# [INSTRUCTIONS FOR THE TASK]
Images within the entries are to be omitted; the remainder must be reproduced exactly.

# [INPUT RECORDS]
^^^^
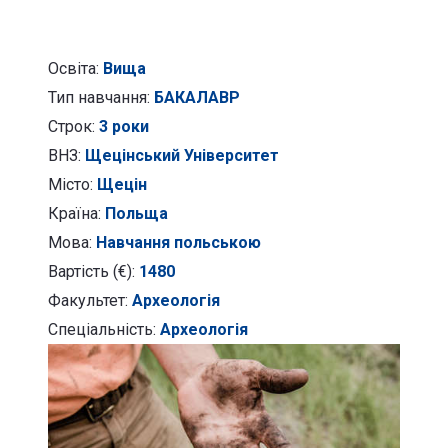
Освіта:
Вища
Тип навчання:
БАКАЛАВР
Строк:
3 роки
ВНЗ:
Щецінський Університет
Місто:
Щецін
Країна:
Польща
Мова:
Навчання польською
Вартість (€):
1480
Факультет:
Археологія
Спеціальність:
Археологія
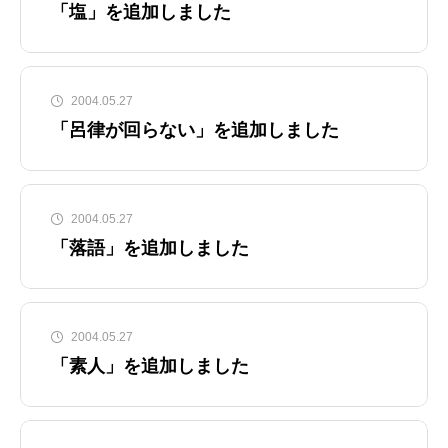
「塩」を追加しました
2004.05.27
「呂律が回らない」を追加しました
2004.05.27
「落語」を追加しました
2004.05.27
「素人」を追加しました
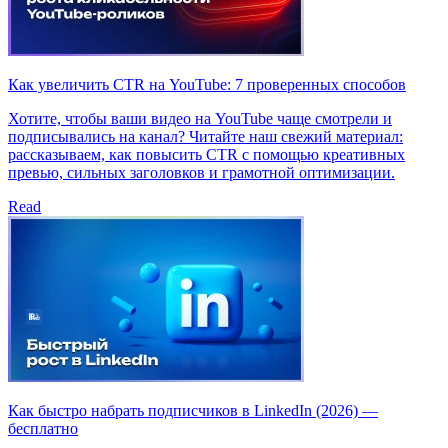
Как увеличить CTR на YouTube: 7 проверенных способов
Хотите, чтобы ваши видео на YouTube чаще смотрели и
подписывались на канал? Читайте наш свежий материал:
рассказываем, как повысить CTR с помощью креативных
превью, сильных заголовков и грамотной оптимизации.
Read
Как быстро набрать подписчиков в LinkedIn (2026) —
бесплатно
^^^^
# [YOUR SOLUTION]
Освіта:
Вища
Тип навчання:
БАКАЛАВР
Строк:
3 роки
ВНЗ:
Щецінський Університет
Місто:
Щецін
Країна:
Польща
Мова:
Навчання польською
Вартість (€):
1480
Факультет:
Археологія
Спеціальність:
Археологія
「塩」を追加しました
2004.05.27
「呂律が回らない」を追加しました
2004.05.27
「落語」を追加しました
2004.05.27
「素人」を追加しました
Как увеличить CTR на YouTube: 7 проверенных способов
Хотите, чтобы ваши видео на YouTube чаще смотрели и
подписывались на канал? Читайте наш свежий материал:
рассказываем, как повысить CTR с помощью креативных
превью, сильных заголовков и грамотной оптимизации.
Read
Как быстро набрать подписчиков в LinkedIn (2026) —
бесплатно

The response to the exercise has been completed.